Less than a week later…on a Tuesday afternoon, I was taking the recycle can back to it’s home, which is beneath the stairs under the house. For some reason, I was having a hard time pushing it back, so I moved a little closer, pushed a little harder, and leaned a little more towards the stairs and bumped…the holy hell…out of my head. Didn’t pass out, but felt dizzy enough to lean against the post for a few minutes.
A few days later I was so overcome with headaches, I made another appointment with my doctor. This was the fourth time I’d seen him in the past two months. So, this, in itself, was quite stressful. I’m a once a year kinda gal and yes,I do know how lucky I am for that. A brain scan was ordered. The results were good…A) I still had a brain (something I’ve questioned quite a bit as I got older…and older) and B) no sign of a bleed or any other serious issue. That was a relief…sort of like the relief that I didn’t have breast cancer, if not more so.
I decided to take myself off both medications. The more I read about statins, the more I feared them and, to be honest, I just couldn’t deal with a head injury plus living with the side-effects of these drugs. The side effects from the anti depressant lasted for six weeks. The good news was:I lost weight. The bad news was:I was afraid to eat and lived in constant fear of a horribly embarrassing accident, especially while I was in LA for my granddaughter’s graduation and the graduation festivities.
The headaches continued…some days worse than others. Confusion and insecurity became the ruling forces of the day. I couldn’t remember some of the very simple, everyday things. I was afraid to drive, but I did. I wasn’t afraid that I might cause an accident. I was afraid I couldn’t find where I was supposed to be. I drove slowly…obeyed the speed limits…even drove under the speed limit on occasions. If you know me, you know how I hate to admit that. Everything confused me.
My son, daughter-in-law and grandson were here for a week. I tried so hard to appear normal and I think I, somewhat, succeeded because they blamed my weirdness on my wine consumption. Oh mercy, those of you who really know me and my capacity for wine, would get a real chuckle out of that.
Finally, I went to a neurologist and he was one of those human beings who are so very kind it just makes you want to weep. You know what I mean, right?
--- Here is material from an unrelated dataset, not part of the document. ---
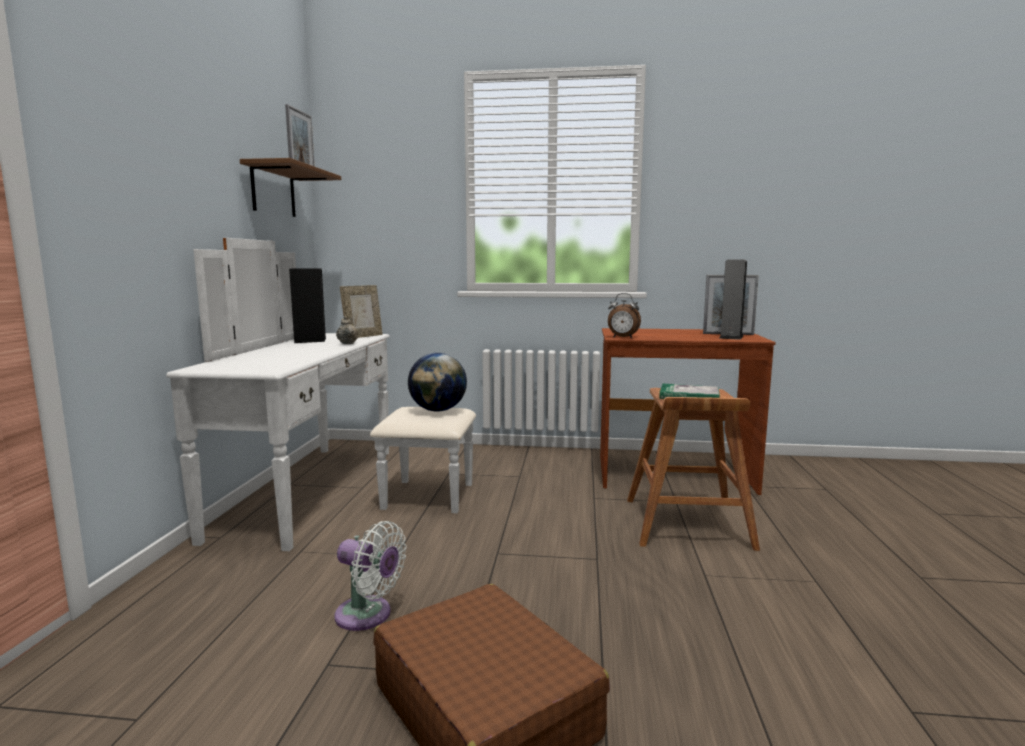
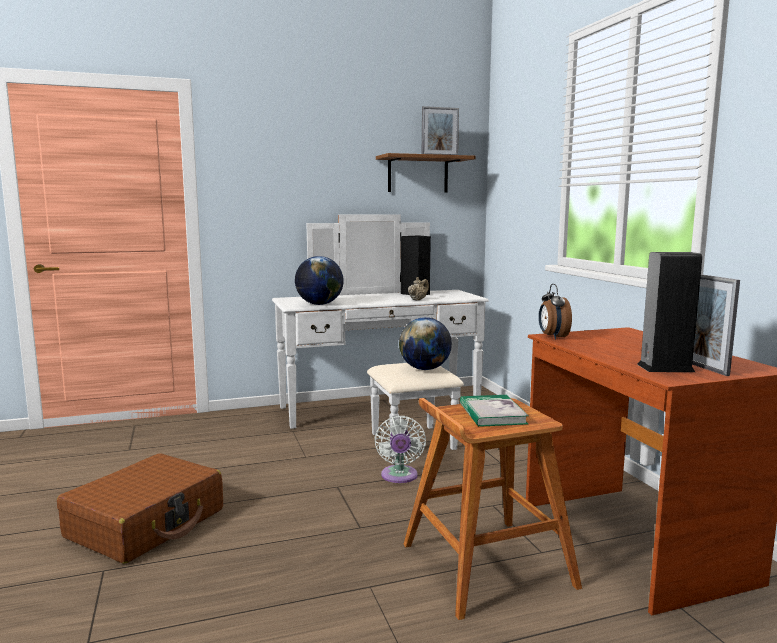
camera: 65 degrees right, 0 degrees up
white fan [334,521,407,631] -> white fan moved to [374,416,426,483]
picture frame [340,285,383,338] -> none
none -> globe [295,256,344,305]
He injected cortisone into three areas of my skull and referred me to a physical therapist. I had 10 sessions with the PT’s and they were both just awesome. The combination of the cortisone and therapy made all the difference in the world. After ten sessions of PT, my headaches were much more manageable. I know that I need to continue with the exercises and some weeks I do better than others.
Mentally, I feel almost back to normal. As everyone explained, this is similar to a football player’s head injury. The front of your brain take the hit and the back part of your brain takes the real damage. I’m told it takes up to a year to completely get back to where I was. The funny thing is..I was always a tiny bit south of norm.
So, after all this, I’m thinking, maybe I can just be OK living just a little more south of norm. At least I don’t have breast cancer.